Foods Containing High Amounts of Fiber
If you’re looking for ways to increase your fiber intake, before you reach for a fiber supplement, consider increasing your amounts of foods that naturally contain high amounts of fiber. Some of these include:
- Beans and legumes
- Broccoli and other cruciferous
- Potatoes and sweet potatoes
- Whole grains
- Jerusalem artichoke
- Chia seeds
- Yacon root
Most of these foods can be eaten raw or need just a tiny bit of processing for your body to absorb all of its nutrients and let the fiber pass through the body, cleansing it on its way out.
It’s always best to get the right amount of fiber from whole foods as they contain a variety of other health benefits and a plethora of vitamins and minerals. However, some people cannot obtain the right amounts of fiber from food, whether it’s due to their own digestive systems or the availability of said foods. That’s where dietary fiber supplements come in, giving your body that prebiotic push you need for improving your gut health.
Fiber supplements are considered to be safe and even though they might cause bloating and constipation in the first few days of taking them, these symptoms subside over time, allowing your body to adjust to a high-fiber diet. And remember, increase your water intake when you’re increasing your fiber intake, whether through food or fiber supplements.
The Gut Microbiome
Defined as a bustling network of microbes completely unique to each and every person on the planet, the gut microbiome is an incredibly important part of the human body so much so, that it’s even labeled as a supporting organ for a number of key roles it plays in almost every daily operation.
The design of your gut microbiome starts at birth when you become exposed to the bacteria and the outside world and it keeps on building as you go through life. It also changes when you change your diet, move to a different part of the world, or suffer from an illness.
The gut microbiome consists of both, beneficial and negative bacteria that live in complete balance and harmony when your body is healthy. When that balance is disturbed and the negative bacteria outweigh the positive, that’s when your immune system gets activated and makes you prone to a variety of different diseases and complications.
The bacteria in your gut help lower your inflammation, absorb the nutrients taken from food, stimulate your immune system, synthesize minerals and vitamins, and help break down potentially harmful and toxic food compounds.

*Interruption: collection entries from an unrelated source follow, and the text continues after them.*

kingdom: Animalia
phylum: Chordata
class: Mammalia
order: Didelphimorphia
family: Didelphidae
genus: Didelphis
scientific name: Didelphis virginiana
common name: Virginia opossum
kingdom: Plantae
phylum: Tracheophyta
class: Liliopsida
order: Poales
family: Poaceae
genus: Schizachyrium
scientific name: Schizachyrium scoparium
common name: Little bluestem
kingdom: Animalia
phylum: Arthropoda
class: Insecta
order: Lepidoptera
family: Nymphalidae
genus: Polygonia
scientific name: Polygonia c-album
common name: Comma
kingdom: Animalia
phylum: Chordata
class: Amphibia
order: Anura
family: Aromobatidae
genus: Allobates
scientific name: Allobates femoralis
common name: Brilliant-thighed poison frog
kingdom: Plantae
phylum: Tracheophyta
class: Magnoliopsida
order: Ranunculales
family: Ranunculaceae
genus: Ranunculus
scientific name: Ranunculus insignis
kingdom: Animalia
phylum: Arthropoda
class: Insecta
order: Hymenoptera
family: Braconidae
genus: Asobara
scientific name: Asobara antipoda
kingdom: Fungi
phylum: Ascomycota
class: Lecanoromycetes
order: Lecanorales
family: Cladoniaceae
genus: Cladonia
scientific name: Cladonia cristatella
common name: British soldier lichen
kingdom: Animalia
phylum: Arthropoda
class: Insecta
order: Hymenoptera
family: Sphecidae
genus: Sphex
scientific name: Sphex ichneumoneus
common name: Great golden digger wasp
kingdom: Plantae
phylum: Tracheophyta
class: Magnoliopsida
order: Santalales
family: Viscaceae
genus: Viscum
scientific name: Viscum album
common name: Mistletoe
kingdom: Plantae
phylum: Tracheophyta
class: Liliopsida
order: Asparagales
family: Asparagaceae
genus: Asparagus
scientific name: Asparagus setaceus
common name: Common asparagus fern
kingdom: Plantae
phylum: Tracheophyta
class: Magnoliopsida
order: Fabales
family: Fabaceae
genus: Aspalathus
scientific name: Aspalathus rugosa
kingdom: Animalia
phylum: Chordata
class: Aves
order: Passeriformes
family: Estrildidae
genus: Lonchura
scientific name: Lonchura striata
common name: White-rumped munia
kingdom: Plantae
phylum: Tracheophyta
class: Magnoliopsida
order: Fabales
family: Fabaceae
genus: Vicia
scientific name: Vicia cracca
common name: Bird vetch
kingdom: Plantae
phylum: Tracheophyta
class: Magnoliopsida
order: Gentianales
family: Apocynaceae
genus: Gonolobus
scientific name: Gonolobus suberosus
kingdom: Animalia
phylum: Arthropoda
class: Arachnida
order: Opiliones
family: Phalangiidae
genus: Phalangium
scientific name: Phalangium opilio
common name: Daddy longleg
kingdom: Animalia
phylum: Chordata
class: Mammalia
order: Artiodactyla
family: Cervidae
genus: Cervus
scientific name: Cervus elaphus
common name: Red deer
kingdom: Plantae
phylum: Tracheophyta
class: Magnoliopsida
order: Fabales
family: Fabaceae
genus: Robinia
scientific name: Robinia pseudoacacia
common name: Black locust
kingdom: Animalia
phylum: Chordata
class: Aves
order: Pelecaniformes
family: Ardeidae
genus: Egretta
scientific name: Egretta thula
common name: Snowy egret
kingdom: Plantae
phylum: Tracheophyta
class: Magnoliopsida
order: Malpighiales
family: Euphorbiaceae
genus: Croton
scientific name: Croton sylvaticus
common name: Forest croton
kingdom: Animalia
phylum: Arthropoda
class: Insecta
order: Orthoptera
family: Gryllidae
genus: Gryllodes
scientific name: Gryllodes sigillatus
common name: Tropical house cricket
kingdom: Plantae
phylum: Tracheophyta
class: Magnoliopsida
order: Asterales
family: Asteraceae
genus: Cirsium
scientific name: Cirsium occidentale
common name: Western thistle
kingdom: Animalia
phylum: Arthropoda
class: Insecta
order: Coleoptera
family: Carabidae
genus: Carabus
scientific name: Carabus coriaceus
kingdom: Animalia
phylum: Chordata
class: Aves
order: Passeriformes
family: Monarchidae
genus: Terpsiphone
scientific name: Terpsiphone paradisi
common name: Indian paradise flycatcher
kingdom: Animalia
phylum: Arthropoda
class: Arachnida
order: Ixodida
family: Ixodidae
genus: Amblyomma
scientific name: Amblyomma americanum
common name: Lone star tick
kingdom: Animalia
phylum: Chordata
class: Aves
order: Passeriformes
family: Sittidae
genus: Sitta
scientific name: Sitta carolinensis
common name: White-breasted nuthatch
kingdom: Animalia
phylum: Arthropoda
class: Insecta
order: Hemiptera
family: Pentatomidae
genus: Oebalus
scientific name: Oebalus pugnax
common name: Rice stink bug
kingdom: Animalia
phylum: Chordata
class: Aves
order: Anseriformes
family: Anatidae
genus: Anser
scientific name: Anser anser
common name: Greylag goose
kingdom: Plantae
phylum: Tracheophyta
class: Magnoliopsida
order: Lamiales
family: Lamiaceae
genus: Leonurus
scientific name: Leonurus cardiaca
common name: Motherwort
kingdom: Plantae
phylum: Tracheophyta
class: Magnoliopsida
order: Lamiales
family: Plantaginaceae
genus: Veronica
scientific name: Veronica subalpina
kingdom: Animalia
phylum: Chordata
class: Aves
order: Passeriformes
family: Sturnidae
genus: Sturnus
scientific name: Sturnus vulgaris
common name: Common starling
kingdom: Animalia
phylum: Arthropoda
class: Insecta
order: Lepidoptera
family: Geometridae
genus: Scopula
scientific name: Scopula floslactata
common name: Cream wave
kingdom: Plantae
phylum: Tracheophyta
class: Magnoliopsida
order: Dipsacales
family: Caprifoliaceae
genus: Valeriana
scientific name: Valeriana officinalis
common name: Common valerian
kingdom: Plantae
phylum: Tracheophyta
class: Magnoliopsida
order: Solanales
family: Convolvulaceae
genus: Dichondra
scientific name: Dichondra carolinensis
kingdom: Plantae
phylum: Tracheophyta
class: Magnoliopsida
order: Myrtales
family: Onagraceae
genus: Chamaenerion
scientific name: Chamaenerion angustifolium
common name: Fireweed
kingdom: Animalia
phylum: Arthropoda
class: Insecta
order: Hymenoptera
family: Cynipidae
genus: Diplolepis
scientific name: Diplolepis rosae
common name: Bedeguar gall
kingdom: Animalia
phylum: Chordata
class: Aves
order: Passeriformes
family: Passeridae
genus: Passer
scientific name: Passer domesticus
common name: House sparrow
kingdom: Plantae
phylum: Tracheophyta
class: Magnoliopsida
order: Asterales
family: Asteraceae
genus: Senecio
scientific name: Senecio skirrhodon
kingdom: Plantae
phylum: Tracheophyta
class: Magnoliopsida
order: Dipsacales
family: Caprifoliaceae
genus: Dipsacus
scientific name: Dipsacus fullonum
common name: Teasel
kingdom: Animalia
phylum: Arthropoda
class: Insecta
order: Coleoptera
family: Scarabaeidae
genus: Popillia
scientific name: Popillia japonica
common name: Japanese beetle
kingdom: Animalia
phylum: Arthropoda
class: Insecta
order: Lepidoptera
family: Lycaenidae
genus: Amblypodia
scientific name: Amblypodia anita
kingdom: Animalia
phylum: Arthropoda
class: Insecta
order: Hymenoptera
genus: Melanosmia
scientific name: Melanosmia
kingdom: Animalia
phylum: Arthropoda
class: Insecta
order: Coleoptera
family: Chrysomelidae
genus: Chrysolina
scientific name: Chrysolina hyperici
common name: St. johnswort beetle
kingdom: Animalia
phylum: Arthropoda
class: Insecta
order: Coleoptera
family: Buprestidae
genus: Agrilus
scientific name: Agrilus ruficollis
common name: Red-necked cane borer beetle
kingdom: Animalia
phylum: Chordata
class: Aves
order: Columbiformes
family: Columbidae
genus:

Be Careful With Fiber Amount
But before you suddenly increase your dietary fiber intake, a word of caution. Increase your fiber slowly and gradually. Many people who choose to start following a vegan or vegetarian diet report feeling bloated for days. The greatest reason for this is a sudden increase in fiber because as you can tell, it derives from plants.
The bloating and potential cramping will slowly go away, but if you take a gradual and slower approach when introducing fiber into your diet, you’ll have a much weaker response or even manage to prevent the unpleasant symptoms in the first place.
So, What Happens to Fiber?
If our bodies can’t exactly process it, what happens to the fiber? Our small intestine cannot digest fiber which makes it pass into the colon, where microbes are able to break it down. This breakdown process results in the production of short-chain fatty acids or SCFA.
Studies show how SCFA can have a huge impact on the gut-to-brain axis, as well as lower your blood sugar levels and cholesterol, promoting overall health and longevity.
Increasing your dietary fiber intake and adding more whole foods into your diet improves your overall health on all fronts, and not just your gut. The microbiota living in your gut have large and important roles in optimizing all of your body systems, so when your bacteria is in balance, that’s when the right kind of fiber that comes from real, whole foods can act as their primary food source.
Pay attention to your intake of soluble and insoluble fiber and increase it by eating high-fiber foods, just be careful not to overdo it.